The possibility of true meta is rooted, first, in a deep acceptance of the reality of suffering, of samsara in all its pervasiveness. Com-passion is literally "suffering-with": we recognize the suffering of others because we know our own. And having begun with samsara dukkha, the next key to the possibility of true metta, for me, is emptiness. A paradox, yes? that we are best prepared to love others when we have seen our own selves as nothing, in some crucial way. Knowing both the suffering of self, and the self's emptiness, there is a point where there arises, from a nothing-self with nothing, more or less, to lose, the desire to give ease to other nothing-selves in their suffering. So that's the Buddhist 101, the necessary preconditions for metta.

Now to the sore head, lol. What, in practice, is metta? Actual, effective, palpable metta, love in action, on the ground? I don't think it's a beam. I think it's the spontaneous movement of a deeply prepared heart, humbled by its own sufferings, humbled by the limits of its own knowledge, humbled by the cluelessness of who and what and when and where and how. All you can really do is that heart work, the ground work, in the self ever deepening into its own emptiness: you can become metta waiting to happen. And at some point you start noticing the moments, a word here, a gesture there, an action, a bit of courage, a bit of risk for someone else's sake, perhaps at yur own expense. The kind of things that cause people in the southern US to say, "God bless you." A bit of metta in action makes everyone involved come out of the moment grateful for having experienced it.

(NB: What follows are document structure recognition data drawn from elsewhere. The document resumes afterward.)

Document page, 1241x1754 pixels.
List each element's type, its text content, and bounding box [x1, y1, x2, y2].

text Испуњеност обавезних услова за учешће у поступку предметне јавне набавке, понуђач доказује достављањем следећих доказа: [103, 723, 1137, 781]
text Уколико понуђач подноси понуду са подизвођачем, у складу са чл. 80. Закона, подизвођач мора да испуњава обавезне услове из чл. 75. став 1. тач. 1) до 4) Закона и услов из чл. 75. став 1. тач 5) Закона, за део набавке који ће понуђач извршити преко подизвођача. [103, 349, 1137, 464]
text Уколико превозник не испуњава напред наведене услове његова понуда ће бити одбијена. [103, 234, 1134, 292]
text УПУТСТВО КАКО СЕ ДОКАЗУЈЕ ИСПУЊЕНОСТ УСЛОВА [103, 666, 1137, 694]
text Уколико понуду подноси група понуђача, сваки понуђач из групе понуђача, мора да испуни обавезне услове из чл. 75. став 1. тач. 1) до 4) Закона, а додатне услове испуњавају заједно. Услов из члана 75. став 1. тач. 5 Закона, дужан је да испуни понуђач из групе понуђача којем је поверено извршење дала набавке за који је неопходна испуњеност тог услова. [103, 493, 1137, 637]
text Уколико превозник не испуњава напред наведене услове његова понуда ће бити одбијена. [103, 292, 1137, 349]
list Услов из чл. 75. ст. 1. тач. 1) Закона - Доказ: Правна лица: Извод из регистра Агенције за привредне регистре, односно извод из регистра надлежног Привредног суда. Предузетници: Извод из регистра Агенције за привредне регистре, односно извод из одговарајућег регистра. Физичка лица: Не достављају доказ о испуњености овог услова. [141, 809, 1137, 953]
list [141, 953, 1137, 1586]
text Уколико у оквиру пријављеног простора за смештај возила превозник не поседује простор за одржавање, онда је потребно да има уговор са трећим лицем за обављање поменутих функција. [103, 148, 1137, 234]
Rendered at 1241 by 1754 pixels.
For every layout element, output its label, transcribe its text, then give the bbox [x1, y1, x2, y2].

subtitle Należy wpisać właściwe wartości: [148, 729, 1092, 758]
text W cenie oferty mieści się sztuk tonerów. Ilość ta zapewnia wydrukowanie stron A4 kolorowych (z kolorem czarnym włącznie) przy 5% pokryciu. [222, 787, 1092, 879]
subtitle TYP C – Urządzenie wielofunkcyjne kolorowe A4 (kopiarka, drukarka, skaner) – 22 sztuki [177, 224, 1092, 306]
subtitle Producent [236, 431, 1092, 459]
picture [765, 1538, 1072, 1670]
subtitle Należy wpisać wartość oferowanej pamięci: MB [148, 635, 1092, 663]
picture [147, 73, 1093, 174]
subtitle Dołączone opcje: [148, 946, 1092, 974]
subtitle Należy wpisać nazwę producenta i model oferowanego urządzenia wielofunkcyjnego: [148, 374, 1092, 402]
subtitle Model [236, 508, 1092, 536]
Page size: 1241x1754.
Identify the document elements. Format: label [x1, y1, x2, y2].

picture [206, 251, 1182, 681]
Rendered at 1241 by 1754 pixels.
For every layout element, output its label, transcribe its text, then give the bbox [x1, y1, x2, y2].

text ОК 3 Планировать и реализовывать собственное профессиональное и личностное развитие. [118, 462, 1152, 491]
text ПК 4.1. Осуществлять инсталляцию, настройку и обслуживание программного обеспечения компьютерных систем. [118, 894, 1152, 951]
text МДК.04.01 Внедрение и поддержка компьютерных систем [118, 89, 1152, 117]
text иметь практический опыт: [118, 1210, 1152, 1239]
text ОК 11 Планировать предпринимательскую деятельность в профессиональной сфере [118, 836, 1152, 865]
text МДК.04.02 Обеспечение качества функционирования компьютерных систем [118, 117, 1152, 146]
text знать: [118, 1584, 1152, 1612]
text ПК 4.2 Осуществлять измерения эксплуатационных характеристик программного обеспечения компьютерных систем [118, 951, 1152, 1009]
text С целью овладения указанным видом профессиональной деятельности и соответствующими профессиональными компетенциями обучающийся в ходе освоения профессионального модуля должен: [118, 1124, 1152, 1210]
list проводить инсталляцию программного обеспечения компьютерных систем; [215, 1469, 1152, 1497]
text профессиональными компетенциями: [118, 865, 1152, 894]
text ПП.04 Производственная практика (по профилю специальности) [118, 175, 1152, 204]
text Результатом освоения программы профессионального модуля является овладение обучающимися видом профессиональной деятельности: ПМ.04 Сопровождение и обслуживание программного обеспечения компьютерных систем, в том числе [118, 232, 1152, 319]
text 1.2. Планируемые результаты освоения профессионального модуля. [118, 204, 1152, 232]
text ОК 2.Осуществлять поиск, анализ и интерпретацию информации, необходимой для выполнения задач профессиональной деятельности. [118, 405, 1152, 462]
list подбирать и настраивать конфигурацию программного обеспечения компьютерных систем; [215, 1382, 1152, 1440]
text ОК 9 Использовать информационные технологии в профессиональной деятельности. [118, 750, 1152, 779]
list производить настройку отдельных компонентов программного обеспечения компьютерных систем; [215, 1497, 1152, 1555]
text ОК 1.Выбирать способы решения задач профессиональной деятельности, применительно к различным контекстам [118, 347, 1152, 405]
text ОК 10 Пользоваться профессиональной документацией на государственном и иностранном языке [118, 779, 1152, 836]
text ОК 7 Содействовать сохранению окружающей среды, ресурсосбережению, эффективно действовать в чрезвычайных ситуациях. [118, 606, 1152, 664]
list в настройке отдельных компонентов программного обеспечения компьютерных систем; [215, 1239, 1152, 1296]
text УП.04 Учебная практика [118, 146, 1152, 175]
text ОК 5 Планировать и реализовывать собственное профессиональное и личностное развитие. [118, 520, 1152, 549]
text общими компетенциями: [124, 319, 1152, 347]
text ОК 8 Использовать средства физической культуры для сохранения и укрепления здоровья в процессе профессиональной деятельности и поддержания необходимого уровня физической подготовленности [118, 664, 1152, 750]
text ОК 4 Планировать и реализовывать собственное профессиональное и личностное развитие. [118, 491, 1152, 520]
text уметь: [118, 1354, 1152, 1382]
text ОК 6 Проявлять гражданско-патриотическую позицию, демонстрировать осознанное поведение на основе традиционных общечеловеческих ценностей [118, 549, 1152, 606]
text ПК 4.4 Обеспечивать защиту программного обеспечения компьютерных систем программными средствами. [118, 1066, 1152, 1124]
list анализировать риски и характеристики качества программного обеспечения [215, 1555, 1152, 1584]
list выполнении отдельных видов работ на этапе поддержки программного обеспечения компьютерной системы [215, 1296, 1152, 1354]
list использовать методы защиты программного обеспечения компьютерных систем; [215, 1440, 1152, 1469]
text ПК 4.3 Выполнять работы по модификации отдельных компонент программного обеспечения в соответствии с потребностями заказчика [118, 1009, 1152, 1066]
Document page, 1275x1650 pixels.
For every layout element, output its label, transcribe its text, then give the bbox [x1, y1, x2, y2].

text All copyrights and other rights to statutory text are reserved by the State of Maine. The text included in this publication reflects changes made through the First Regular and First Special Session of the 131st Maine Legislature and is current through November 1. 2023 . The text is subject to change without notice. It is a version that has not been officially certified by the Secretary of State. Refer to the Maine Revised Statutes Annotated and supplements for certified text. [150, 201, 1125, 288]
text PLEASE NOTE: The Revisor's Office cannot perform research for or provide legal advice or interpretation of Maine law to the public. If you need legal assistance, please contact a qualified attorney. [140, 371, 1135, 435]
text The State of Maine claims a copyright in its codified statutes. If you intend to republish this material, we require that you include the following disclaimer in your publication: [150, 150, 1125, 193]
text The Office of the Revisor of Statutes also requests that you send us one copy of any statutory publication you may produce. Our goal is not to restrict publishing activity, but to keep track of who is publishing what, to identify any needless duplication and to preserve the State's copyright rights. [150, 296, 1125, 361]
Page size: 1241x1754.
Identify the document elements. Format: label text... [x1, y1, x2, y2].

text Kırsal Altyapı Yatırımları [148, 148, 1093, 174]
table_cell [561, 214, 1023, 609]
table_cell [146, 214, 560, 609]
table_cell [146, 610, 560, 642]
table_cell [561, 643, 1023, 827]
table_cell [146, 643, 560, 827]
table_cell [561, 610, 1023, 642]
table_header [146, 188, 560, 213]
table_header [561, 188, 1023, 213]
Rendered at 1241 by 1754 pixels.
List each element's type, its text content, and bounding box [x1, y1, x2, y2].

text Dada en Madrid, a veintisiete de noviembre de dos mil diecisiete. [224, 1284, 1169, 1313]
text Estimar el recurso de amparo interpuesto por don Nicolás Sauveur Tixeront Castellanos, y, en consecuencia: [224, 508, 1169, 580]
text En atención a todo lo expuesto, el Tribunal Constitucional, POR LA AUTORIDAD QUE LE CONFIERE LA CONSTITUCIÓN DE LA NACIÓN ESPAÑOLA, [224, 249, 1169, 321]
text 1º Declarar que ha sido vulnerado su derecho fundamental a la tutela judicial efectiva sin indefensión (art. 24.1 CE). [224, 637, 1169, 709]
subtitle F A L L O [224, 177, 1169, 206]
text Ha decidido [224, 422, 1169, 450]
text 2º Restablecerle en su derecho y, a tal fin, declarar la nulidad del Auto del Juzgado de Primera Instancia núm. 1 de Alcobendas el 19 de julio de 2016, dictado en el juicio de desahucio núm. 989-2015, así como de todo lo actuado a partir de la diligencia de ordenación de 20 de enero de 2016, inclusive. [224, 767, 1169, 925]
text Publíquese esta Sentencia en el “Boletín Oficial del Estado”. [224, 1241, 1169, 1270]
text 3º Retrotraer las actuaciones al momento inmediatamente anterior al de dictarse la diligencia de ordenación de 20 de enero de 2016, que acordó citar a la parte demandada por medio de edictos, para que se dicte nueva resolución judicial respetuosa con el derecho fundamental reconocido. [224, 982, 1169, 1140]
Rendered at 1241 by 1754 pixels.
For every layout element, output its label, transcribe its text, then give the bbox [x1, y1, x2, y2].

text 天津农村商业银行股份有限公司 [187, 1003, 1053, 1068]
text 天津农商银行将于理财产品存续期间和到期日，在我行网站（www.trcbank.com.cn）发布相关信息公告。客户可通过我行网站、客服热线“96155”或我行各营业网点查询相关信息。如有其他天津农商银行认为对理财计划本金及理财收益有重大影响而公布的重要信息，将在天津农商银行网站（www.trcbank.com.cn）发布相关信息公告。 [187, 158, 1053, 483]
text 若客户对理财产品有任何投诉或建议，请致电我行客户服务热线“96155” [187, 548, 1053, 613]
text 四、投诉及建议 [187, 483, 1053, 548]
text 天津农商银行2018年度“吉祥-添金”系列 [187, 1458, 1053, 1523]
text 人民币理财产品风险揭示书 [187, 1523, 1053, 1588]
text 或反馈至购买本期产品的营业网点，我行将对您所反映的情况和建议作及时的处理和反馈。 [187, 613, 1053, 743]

The New Testament word is "agape," translated usually as love or charity, but metta works here too:

Though I speak with the tongues of men and of angels, and have not metta, I am become as sounding brass, or a tinkling cymbal. And though I have the gift of prophecy, and understand all mysteries, and all knowledge; and though I have all faith, so that I could remove mountains, and have not metta, I am nothing. And though I bestow all my goods to feed the poor, and though I give my body to be burned, and have not metta, it profiteth me nothing.

Metta suffereth long, and is kind; metta envieth not; metta vaunteth not itself, is not puffed up, Doth not behave itself unseemly, seeketh not her own, is not easily provoked, thinketh no evil; Rejoiceth not in iniquity, but rejoiceth in the truth; Beareth all things, believeth all things, hopeth all things, endureth all things.

Metta never faileth: but whether there be prophecies, they shall fail; whether there be tongues, they shall cease; whether there be knowledge, it shall vanish away. For we know in part, and we prophesy in part. But when that which is perfect is come, then that which is in part shall be done away. When I was a child, I spake as a child, I understood as a child, I thought as a child: but when I became a man, I put away childish things. For now we see through a glass, darkly; but then face to face: now I know in part; but then shall I know even as also I am known. And now abideth faith, hope, metta, these three; but the greatest of these is metta.